I have posted the article before, have you read it? https://www.everydayhealth.com/eating-disorders/diabulimia/

A model being difficult or tedious to quantify doesn't make it false. And, all models are wrong, but some are useful.

> But that is issue with CICO, it's like magic box and we only have to count IN, as much at what makes the calculation correct later on, also with OUT. That is not very scientific.

The whole physics is a magic box. We find qualities of materials after we measure them, because that's how the model is constructed.

Let's say that I have a model called mass in volume out (MIVO). It states that mass of a liquid predicts its volume. We measure how much volume a certain amount of water takes, vary the amount, see if the model works, and it does. But a MIVO-denier is not happy, because our measurements with water doesn't reproduce with mercury. Well, duh, because they have different densities. MIVO-denier is still not satisfied, because now they have to go through the tedious task of finding the density of the material they have to work with before being able to apply the model. Furthermore, they have to keep the temperature constant, not mix liquids, etc. Yet, MIVO works regardless of how difficult it is to quantify, measure, or use.

PS: Thanks for the reference. I had missed it.

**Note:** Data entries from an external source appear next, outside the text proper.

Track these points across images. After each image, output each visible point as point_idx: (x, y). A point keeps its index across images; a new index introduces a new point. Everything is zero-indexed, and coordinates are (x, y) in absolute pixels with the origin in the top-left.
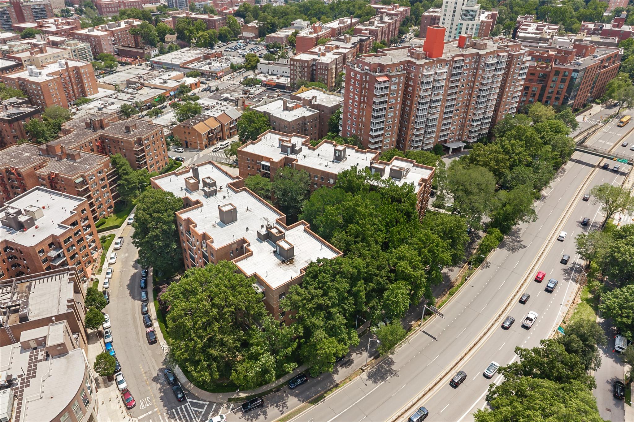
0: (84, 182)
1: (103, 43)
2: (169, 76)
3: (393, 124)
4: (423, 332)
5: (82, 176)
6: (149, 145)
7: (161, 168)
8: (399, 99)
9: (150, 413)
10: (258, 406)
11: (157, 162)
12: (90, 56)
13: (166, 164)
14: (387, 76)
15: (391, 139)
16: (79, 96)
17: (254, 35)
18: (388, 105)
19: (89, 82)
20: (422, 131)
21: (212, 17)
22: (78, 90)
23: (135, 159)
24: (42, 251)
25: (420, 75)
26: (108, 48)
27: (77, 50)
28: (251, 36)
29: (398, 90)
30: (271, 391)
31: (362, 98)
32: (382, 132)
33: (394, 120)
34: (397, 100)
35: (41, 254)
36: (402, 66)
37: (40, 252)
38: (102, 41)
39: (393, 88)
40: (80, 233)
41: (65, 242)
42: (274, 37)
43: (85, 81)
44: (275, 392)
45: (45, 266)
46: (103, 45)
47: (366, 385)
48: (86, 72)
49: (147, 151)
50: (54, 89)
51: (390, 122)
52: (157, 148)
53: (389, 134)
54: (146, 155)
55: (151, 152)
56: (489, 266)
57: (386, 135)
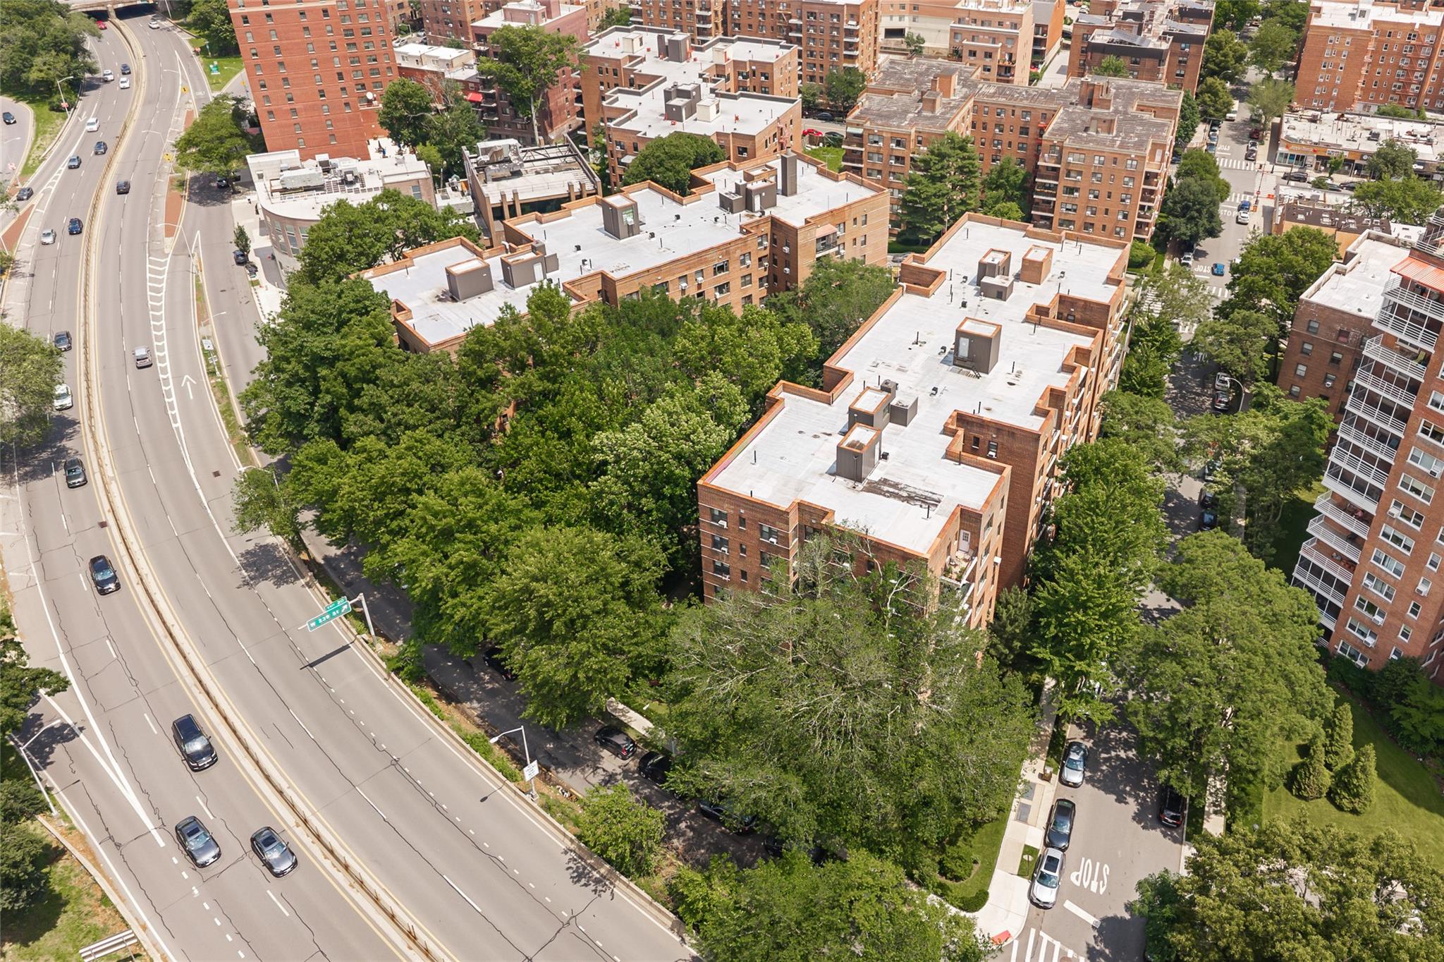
22: (1438, 90)
47: (248, 540)
49: (1064, 182)
50: (1339, 54)
51: (1418, 492)
52: (1104, 194)
53: (1408, 548)
54: (1060, 190)
55: (1077, 190)
56: (583, 881)
57: (1385, 535)
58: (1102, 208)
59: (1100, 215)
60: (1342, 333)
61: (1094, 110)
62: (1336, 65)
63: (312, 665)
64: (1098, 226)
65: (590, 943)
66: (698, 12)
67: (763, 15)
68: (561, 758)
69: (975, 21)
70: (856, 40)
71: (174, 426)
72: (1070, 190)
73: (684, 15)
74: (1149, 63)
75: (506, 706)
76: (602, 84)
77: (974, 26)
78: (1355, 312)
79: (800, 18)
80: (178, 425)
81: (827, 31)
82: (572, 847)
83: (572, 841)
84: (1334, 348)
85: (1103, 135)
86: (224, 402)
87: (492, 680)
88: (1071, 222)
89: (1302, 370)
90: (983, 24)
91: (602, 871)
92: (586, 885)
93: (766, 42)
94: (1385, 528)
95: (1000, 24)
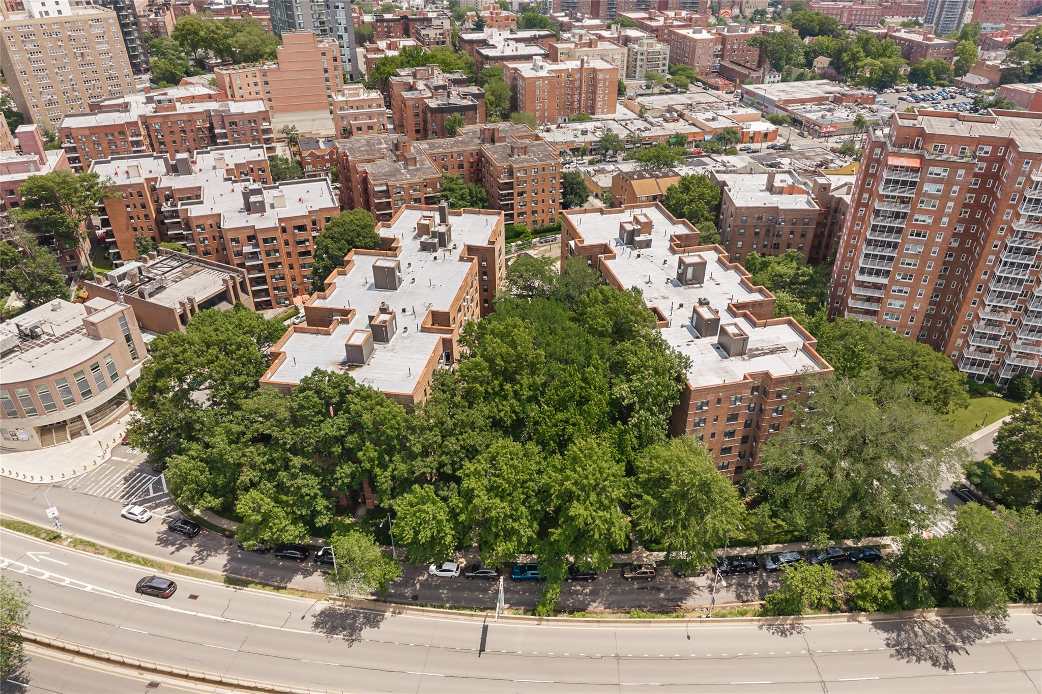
0: (387, 193)
1: (699, 51)
2: (734, 112)
3: (920, 272)
4: (485, 629)
5: (387, 186)
6: (525, 182)
7: (540, 223)
8: (945, 220)
9: (125, 460)
10: (185, 533)
11: (534, 212)
12: (664, 65)
13: (552, 220)
14: (921, 157)
15: (910, 306)
16: (586, 111)
17: (986, 81)
18: (909, 225)
19: (605, 94)
20: (1007, 318)
21: (930, 39)
22: (587, 103)
23: (497, 195)
24: (236, 240)
25: (1022, 179)
26: (704, 60)
27: (646, 54)
28: (977, 82)
29: (945, 197)
30: (223, 531)
31: (866, 196)
32: (884, 281)
33: (923, 264)
34: (937, 221)
35: (234, 244)
36: (989, 149)
37: (233, 240)
38: (698, 47)
39: (929, 188)
40: (307, 243)
41: (265, 241)
42: (1015, 90)
43: (600, 91)
44: (224, 535)
45: (237, 260)
46: (697, 55)
47: (303, 618)
48: (605, 80)
49: (517, 189)
50: (543, 91)
51: (910, 264)
52: (540, 191)
53: (906, 293)
54: (515, 195)
55: (525, 192)
56: (788, 633)
57: (894, 291)
58: (540, 199)
59: (540, 204)
60: (760, 218)
61: (497, 144)
62: (543, 98)
63: (482, 649)
64: (540, 211)
65: (830, 654)
66: (131, 139)
67: (184, 131)
68: (677, 596)
69: (352, 107)
70: (271, 136)
71: (88, 589)
72: (520, 194)
73: (118, 143)
74: (471, 113)
75: (611, 594)
76: (128, 206)
77: (352, 111)
78: (762, 205)
79: (224, 127)
80: (89, 588)
81: (248, 133)
82: (761, 623)
83: (759, 620)
84: (756, 227)
85: (523, 157)
86: (107, 552)
87: (584, 587)
88: (525, 213)
89: (740, 244)
90: (358, 108)
91: (788, 622)
92: (791, 634)
93: (237, 147)
94: (894, 288)
95: (370, 106)
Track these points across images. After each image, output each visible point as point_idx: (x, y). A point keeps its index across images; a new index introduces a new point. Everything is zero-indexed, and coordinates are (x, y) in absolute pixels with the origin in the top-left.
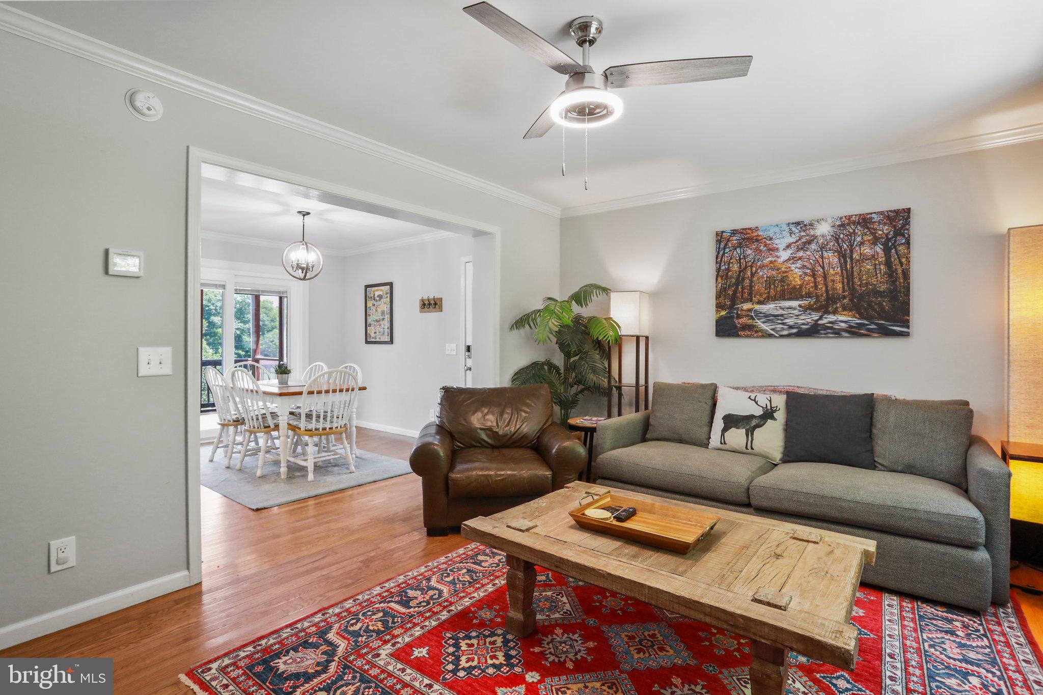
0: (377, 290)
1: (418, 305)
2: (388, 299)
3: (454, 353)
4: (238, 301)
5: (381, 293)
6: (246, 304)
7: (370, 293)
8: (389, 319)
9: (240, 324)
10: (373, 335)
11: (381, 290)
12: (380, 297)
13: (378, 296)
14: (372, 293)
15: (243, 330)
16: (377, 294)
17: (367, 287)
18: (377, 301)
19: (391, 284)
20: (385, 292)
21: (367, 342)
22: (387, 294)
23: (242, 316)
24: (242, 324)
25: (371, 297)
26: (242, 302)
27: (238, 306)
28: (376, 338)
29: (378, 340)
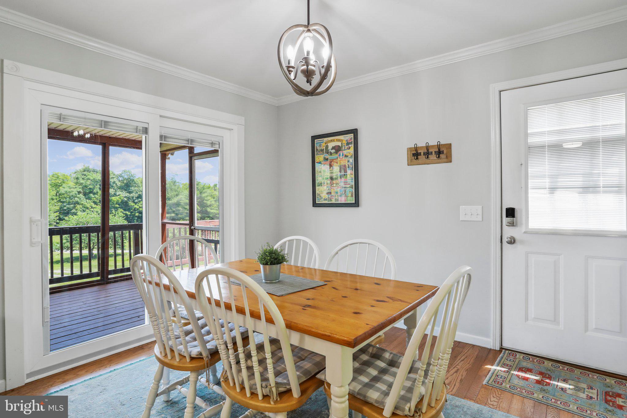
0: (332, 141)
1: (404, 157)
2: (352, 151)
3: (479, 218)
4: (126, 178)
5: (339, 144)
6: (131, 180)
7: (320, 146)
8: (353, 176)
9: (127, 194)
10: (324, 195)
11: (338, 140)
12: (338, 149)
13: (333, 148)
14: (324, 144)
15: (129, 198)
16: (331, 145)
17: (314, 138)
18: (331, 154)
19: (355, 132)
20: (345, 142)
21: (315, 205)
22: (348, 144)
23: (128, 188)
24: (128, 194)
25: (322, 150)
26: (127, 179)
27: (125, 181)
28: (331, 200)
29: (333, 201)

You have several misunderstandings of basic science.

"Calories" are simply a unit of energy. The energy released by the utilization of ATP can be measured in any unit of measure you like for energy. It won't change the fact that the unit can be calories.

This is like arguing about Celsius vs some other unit.

Likewise, the CICO model has been replicated over and over again in high quality studies that don't rely on self-reported intake. And this model and information are used by thousands of people every year to manipulate their bodyweight and composition at will in sports like bodybuilding or ones with weight classes.

Indeed, treating the body as a black box makes this even easier as tracking caloric intake and your bodyweight is sufficient to do this and apps like Macrofactor do all the math for you.